Retrospective analysis of treatment-induced peripheral neuropathy (TIPN) in multiple myeloma (MM).

e19530 Background: Peripheral neuropathy (PN) is commonly present at MM diagnosis and exacerbated or induced by MM treatments. TIPN poses significant morbidity, and may result in therapy modifications (TM). We examined the “real-life” onset and severity of TIPN in newly diagnosed patients (pt) receiving anti-MM therapies. Methods: Medical records from a US community oncology network were reviewed. Newly diagnosed MM pt treated between 1/1/08 and 7/1/10, ≥18 years, and followed for ≥24 months were eligible. The protocol pre-defined inclusion of an equal number of TIPN and non-TIPN cases. Regimen-related TIPN was based on clinician judgment and/or correspondence of TIPN with regimen start/end dates. Uni- and multi-variate (MV) analyses examined association of demographic and regimen characteristics with TIPN, TIPN severity, and TM. Results: In all, 716 MM records were screened; 367 were deemed ineligible or incomplete. Of 349 eligible records, 229 were abstracted, 10 had unusable data, and 219 formed the analytic set; 120 records were excluded since the accrual target (N=225) had been met. Average age of pts was 67.0 years, 49.3% were female, 57.5% Caucasian, and 36.0% African-American (AA). A majority (56.6%) had 1 regimen prior to 1st disease progression, 26.0% had 2 and 17.4% had >2 regimens.
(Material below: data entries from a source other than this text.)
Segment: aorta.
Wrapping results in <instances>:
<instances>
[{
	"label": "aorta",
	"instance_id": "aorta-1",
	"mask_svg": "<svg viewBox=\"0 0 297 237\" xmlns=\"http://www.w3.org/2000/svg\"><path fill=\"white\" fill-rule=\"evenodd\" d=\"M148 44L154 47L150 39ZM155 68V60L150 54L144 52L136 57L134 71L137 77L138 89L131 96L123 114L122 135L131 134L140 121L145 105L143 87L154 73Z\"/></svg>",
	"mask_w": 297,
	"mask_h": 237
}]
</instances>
Overall, 138/219 (63.0%) developed PN, 123/219 (53.7%) with documented TIPN. TIPN developed during 1st line therapy in the majority 110/123 (89.4%). Univariate analysis revealed that TIPN pt were younger, more likely to be AA, and treated more frequently with bortezomib-based regimens BTZ-BR (63.3 v 9.3%). MV analysis showed TIPN was associated with BTZ-BR (OR=14.5, 95% CI=6.5-32.2), but not age, race, gender, and diabetes. BTZ-BR compared to non BTZ-BR were associated with severe and grade 3/4 TIPN (79.3 v 20.7%; χ2=5.36, p=0.02), and TM (65.7 v 34.3%, χ2=5.57, p=0.02). Notable TM included dose reductions (66.7 v 33.3%) and delays (83.3 v 16.7%). Conclusions: In this study of newly diagnosed MM pt, TIPN developed frequently during 1st line therapy. BTZ-BR were associated with TIPN that was severe and resulted in greater TM. While this analysis represents a small pt population, the results are provocative and warrant further study.